Items from a data source:
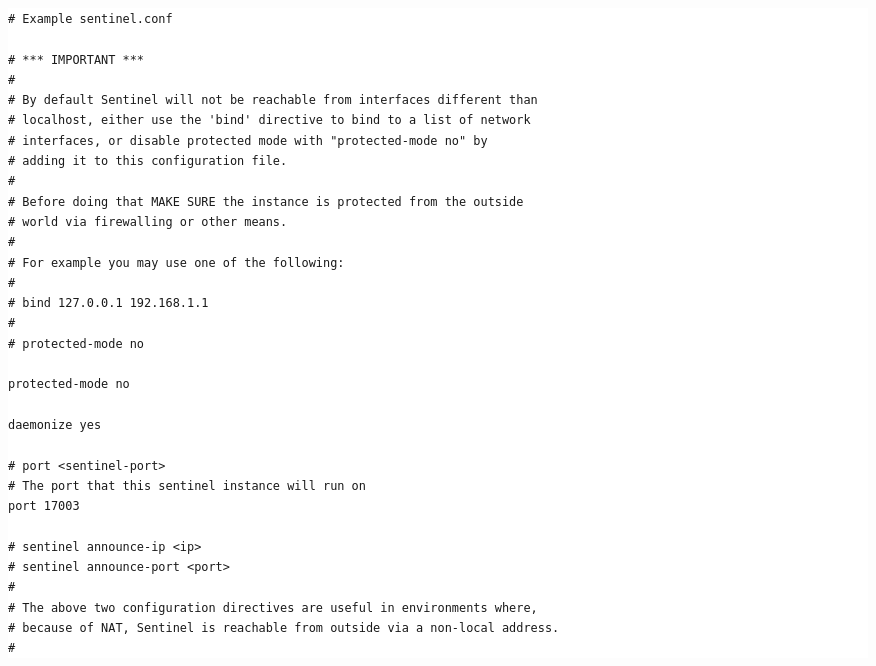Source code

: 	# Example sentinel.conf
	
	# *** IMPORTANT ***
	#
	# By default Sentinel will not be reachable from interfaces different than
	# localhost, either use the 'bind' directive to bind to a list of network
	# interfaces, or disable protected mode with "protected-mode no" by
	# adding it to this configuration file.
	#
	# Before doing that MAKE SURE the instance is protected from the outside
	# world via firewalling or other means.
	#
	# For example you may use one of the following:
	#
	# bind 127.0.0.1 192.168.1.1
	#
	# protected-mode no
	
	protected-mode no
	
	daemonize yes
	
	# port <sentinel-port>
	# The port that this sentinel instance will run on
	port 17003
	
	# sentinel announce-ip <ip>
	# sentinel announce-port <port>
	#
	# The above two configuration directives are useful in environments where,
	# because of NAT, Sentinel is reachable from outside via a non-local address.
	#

=== Your goal ===
For the data above, return an exact copy that contains no pictures.

=== Answer box ===
Source code

: 	# Example sentinel.conf
	
	# *** IMPORTANT ***
	#
	# By default Sentinel will not be reachable from interfaces different than
	# localhost, either use the 'bind' directive to bind to a list of network
	# interfaces, or disable protected mode with "protected-mode no" by
	# adding it to this configuration file.
	#
	# Before doing that MAKE SURE the instance is protected from the outside
	# world via firewalling or other means.
	#
	# For example you may use one of the following:
	#
	# bind 127.0.0.1 192.168.1.1
	#
	# protected-mode no
	
	protected-mode no
	
	daemonize yes
	
	# port <sentinel-port>
	# The port that this sentinel instance will run on
	port 17003
	
	# sentinel announce-ip <ip>
	# sentinel announce-port <port>
	#
	# The above two configuration directives are useful in environments where,
	# because of NAT, Sentinel is reachable from outside via a non-local address.
	#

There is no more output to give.